Text section →
--- --- ---

Details

Type: New Feature

Status: Closed

Priority: Major

Resolution: Duplicate

Affects Version/s: None

Fix Version/s: None

Component/s: None

Labels:None
Description
Create a simple prototype implementing Expectation Maximization  EM that demonstrates the algorithm functionality given a set of (user, clickurl) data.
The prototype should be functionally complete and should serve as a basis for the MapReduce version of the EM algorithm.

 dpcluster.r
 5 kB
 Ted Dunning
Issue Links
Activity
 All
 Comments
 Work Log
 History
 Activity
 Transitions
Hi Ankur,
I tried applying the patch, but I think it has some errors in it. It appears the engine has been added twice????
Can you generate a new patch?
Oops! Looks like my Subversive Eclipse plugin did something whacky while generating the pacth. Sorry for that. Please find the recitifed patch file. Hope this goes through fine.

--- --- ---

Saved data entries
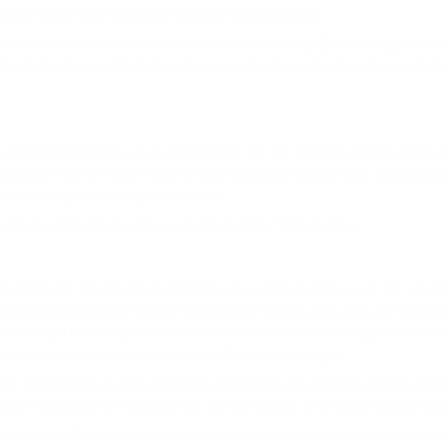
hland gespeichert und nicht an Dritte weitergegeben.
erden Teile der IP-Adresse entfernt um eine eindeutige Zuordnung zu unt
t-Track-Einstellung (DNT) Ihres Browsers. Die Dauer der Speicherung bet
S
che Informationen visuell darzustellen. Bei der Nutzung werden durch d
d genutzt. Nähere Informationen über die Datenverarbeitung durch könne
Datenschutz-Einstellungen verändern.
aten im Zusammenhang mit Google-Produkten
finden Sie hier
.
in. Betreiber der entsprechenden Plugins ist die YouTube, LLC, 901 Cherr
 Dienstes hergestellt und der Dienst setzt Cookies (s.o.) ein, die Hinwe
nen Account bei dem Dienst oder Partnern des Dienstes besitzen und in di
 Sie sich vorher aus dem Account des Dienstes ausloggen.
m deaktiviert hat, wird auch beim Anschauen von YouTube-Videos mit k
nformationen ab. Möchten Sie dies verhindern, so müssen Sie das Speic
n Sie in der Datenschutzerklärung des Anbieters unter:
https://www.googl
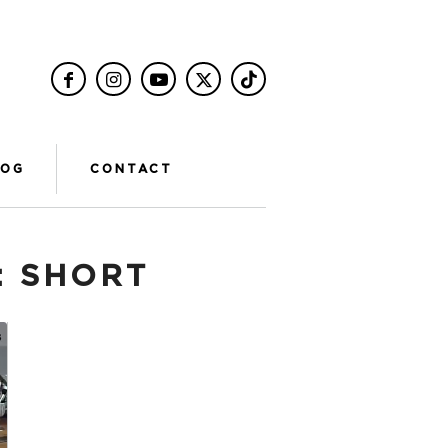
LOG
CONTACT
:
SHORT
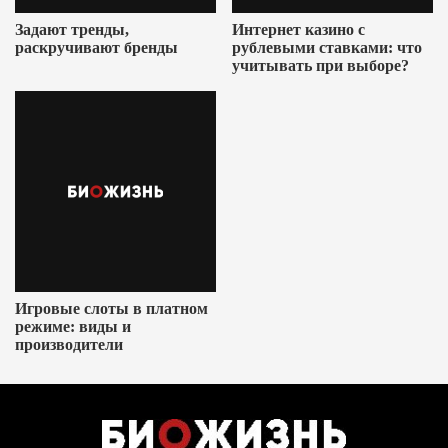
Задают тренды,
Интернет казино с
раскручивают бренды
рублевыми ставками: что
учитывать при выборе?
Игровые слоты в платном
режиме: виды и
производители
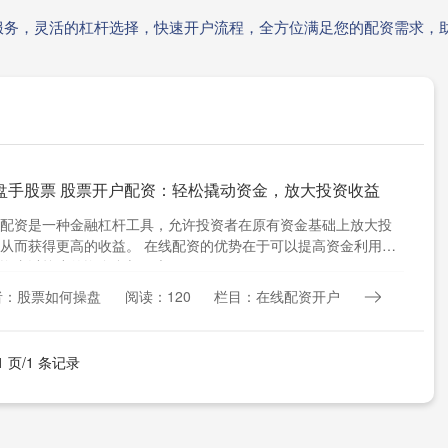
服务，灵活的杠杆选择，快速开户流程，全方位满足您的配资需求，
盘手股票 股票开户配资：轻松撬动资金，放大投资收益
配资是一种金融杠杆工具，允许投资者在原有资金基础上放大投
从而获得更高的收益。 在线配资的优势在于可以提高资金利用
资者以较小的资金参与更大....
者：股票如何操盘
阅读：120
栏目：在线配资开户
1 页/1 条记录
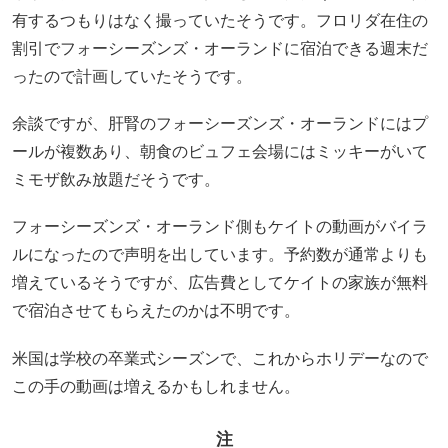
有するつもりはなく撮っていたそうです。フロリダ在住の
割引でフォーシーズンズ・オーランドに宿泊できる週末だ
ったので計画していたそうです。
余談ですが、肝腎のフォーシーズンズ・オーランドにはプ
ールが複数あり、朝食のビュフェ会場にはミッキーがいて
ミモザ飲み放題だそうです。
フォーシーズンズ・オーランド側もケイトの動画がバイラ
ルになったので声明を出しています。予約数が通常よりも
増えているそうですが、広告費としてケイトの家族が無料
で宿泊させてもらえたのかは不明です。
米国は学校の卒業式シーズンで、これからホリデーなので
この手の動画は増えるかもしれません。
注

--- --- ---

Request → In the issue page about the Expectation Maximization prototype, what should the prototype serve as a basis for? Please answer in one sentence. These entries aren't needed for the task.

Task solution → It should serve as a basis for the MapReduce version of the EM algorithm.